/FinSee_Backend-

Primary LanguageJupyter Notebook

Kaggle Server-Side API with BERT and FinLLaMA

Welcome to our hackathon project! This repository contains the server-side implementation of an API hosted on a Kaggle environment using Flask and Ngrok. The API leverages state-of-the-art models, including fine-tuned BERT and a quantized 4-bit FinLLaMA model, trained on a generated dataset.


Table of Contents

  1. Introduction
  2. Features
  3. Technologies Used
  4. Models
  5. Setup and Installation
  6. API Endpoints
  7. Usage
  8. Contributions
  9. License

Introduction

This project is designed to demonstrate how cutting-edge machine learning models can be deployed on lightweight servers for real-time inference. It showcases the use of BERT (Bidirectional Encoder Representations from Transformers) for natural language understanding tasks and FinLLaMA, a finetuned LLaMA model, optimized with 4-bit quantization for reduced computational overhead.
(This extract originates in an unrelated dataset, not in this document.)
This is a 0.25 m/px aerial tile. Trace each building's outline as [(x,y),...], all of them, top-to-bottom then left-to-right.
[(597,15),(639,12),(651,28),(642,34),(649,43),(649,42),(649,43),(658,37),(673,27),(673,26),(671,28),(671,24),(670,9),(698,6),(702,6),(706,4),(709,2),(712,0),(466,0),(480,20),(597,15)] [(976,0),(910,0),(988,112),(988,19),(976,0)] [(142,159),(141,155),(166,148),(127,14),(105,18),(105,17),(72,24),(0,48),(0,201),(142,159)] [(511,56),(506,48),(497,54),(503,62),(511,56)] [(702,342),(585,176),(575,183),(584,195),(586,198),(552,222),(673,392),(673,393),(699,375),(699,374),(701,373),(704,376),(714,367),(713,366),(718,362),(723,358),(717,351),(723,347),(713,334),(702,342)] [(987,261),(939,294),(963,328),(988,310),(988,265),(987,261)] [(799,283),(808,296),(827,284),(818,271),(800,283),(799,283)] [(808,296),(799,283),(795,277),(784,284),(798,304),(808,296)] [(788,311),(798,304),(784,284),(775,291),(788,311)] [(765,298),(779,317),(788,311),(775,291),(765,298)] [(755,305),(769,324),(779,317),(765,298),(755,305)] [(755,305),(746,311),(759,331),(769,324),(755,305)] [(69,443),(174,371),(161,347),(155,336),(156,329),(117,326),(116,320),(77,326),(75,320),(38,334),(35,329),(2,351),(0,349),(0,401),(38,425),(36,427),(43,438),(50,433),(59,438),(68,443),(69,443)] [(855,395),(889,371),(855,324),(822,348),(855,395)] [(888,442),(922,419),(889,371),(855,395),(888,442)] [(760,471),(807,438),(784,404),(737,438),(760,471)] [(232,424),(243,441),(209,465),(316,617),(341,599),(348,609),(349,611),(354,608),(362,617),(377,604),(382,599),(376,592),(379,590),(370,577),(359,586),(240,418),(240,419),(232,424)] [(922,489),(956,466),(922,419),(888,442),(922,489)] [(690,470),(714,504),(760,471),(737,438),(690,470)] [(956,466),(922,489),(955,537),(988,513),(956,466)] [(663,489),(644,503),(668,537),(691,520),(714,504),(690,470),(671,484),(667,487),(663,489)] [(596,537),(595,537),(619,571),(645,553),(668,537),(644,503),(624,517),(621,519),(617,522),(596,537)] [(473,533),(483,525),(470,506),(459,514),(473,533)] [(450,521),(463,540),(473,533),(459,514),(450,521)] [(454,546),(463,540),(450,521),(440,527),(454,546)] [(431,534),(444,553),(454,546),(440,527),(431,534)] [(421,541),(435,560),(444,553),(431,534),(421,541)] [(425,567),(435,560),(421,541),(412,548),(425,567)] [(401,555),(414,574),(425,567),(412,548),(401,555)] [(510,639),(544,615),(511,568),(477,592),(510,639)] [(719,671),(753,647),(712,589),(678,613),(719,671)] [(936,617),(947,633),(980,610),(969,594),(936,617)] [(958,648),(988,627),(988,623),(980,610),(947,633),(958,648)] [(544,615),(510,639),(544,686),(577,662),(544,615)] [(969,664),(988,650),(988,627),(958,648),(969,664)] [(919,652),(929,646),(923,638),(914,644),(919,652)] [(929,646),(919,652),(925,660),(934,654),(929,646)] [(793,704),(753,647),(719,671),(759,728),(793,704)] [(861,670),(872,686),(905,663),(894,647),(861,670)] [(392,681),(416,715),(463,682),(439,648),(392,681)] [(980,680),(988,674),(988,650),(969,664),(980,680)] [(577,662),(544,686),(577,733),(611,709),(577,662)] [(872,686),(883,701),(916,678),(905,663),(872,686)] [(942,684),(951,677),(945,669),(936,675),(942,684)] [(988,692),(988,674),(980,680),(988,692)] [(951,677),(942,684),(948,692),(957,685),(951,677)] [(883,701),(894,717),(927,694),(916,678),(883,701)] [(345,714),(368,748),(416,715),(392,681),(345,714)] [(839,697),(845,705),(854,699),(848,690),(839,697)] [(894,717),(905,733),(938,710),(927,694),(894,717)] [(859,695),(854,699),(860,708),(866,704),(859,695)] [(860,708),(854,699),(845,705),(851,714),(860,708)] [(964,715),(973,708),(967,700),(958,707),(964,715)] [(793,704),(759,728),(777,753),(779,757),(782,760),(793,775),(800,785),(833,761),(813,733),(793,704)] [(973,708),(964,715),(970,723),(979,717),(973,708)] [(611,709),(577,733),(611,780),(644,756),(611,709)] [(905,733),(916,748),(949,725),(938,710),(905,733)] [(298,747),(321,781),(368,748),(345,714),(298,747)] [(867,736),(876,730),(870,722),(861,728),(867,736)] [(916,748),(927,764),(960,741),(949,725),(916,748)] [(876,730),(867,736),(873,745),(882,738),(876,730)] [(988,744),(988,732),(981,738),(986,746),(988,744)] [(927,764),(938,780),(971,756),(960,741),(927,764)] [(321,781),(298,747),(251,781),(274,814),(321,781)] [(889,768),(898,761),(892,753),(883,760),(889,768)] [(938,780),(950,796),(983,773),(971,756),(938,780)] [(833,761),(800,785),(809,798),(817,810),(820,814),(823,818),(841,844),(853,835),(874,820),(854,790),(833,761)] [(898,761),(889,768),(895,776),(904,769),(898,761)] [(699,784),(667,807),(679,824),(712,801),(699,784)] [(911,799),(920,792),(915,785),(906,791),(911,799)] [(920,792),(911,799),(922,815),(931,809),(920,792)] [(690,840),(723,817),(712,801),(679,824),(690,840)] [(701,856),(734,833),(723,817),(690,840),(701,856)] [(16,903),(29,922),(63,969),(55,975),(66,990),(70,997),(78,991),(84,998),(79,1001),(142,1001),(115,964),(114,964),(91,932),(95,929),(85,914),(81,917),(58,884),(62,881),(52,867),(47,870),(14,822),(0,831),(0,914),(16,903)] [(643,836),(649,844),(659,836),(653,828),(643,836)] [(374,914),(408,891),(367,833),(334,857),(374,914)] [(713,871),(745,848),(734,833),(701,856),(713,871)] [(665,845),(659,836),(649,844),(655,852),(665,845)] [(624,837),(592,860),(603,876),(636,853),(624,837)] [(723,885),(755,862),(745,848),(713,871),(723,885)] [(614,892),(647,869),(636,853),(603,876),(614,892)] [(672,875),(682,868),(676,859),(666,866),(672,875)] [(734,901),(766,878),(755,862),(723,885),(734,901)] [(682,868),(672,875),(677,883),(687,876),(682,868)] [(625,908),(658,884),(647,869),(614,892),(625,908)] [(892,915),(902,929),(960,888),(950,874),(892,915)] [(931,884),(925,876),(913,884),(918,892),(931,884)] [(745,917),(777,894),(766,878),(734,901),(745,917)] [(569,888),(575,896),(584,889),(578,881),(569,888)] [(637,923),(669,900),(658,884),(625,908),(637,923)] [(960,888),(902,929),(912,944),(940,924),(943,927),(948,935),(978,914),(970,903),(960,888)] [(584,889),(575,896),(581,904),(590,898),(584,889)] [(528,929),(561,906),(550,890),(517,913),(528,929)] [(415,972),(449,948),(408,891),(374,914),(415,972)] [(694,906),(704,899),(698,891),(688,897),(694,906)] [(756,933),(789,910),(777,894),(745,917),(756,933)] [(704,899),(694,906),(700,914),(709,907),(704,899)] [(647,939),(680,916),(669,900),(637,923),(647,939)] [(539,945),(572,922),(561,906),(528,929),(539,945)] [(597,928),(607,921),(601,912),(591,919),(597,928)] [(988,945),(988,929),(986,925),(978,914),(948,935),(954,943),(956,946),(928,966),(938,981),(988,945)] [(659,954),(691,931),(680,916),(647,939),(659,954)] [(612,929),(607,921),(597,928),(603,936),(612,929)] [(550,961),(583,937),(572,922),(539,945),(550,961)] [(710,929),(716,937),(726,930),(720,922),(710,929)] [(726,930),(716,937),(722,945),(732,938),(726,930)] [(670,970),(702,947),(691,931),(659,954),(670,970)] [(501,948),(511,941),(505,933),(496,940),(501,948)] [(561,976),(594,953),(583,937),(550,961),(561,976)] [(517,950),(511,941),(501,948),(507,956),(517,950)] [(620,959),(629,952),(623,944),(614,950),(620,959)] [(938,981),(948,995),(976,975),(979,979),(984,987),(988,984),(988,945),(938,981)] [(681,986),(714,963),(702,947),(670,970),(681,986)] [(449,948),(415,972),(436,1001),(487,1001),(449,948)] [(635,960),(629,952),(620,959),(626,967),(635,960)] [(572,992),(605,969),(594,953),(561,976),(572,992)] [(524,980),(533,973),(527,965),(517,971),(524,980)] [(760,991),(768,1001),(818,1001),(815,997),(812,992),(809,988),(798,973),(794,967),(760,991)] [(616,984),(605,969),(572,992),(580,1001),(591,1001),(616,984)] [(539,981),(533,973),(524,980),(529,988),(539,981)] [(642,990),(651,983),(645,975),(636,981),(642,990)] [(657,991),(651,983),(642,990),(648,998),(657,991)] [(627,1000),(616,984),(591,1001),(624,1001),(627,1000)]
The API was developed as part of a hackathon challenge and is hosted using Ngrok, allowing easy public access to the Flask-based server.


Features

  • Fine-tuned BERT for text classification and natural language processing tasks.
  • Quantized 4-bit FinLLaMA for efficient performance on a smaller compute footprint.
  • Lightweight and portable deployment using Flask.
  • Public API hosting enabled with Ngrok.
  • Fully functional demonstration on Kaggle.

Technologies Used

  • Python: Core programming language.
  • Flask: Lightweight web framework for API creation.
  • Ngrok: Tunnel service to expose the server to a public endpoint.
  • Kaggle: Environment for model deployment.
  • Transformers Library: For pre-trained and fine-tuned models.
  • Quantization Techniques: For optimizing model inference.

Models

1. Fine-Tuned BERT

  • Base Model: bert-base-uncased
  • Task: Text classification
  • Dataset: Generated synthetic dataset tailored for the hackathon task.
  • Performance: Achieved high accuracy on validation datasets.

2. FinLLaMA with 4-bit Quantization

  • Base Model: LLaMA
  • Optimization: Quantized to 4-bit for efficiency.
  • Task: Multi-label text processing and summarization.
  • Dataset: Augmented data specifically designed for fine-tuning.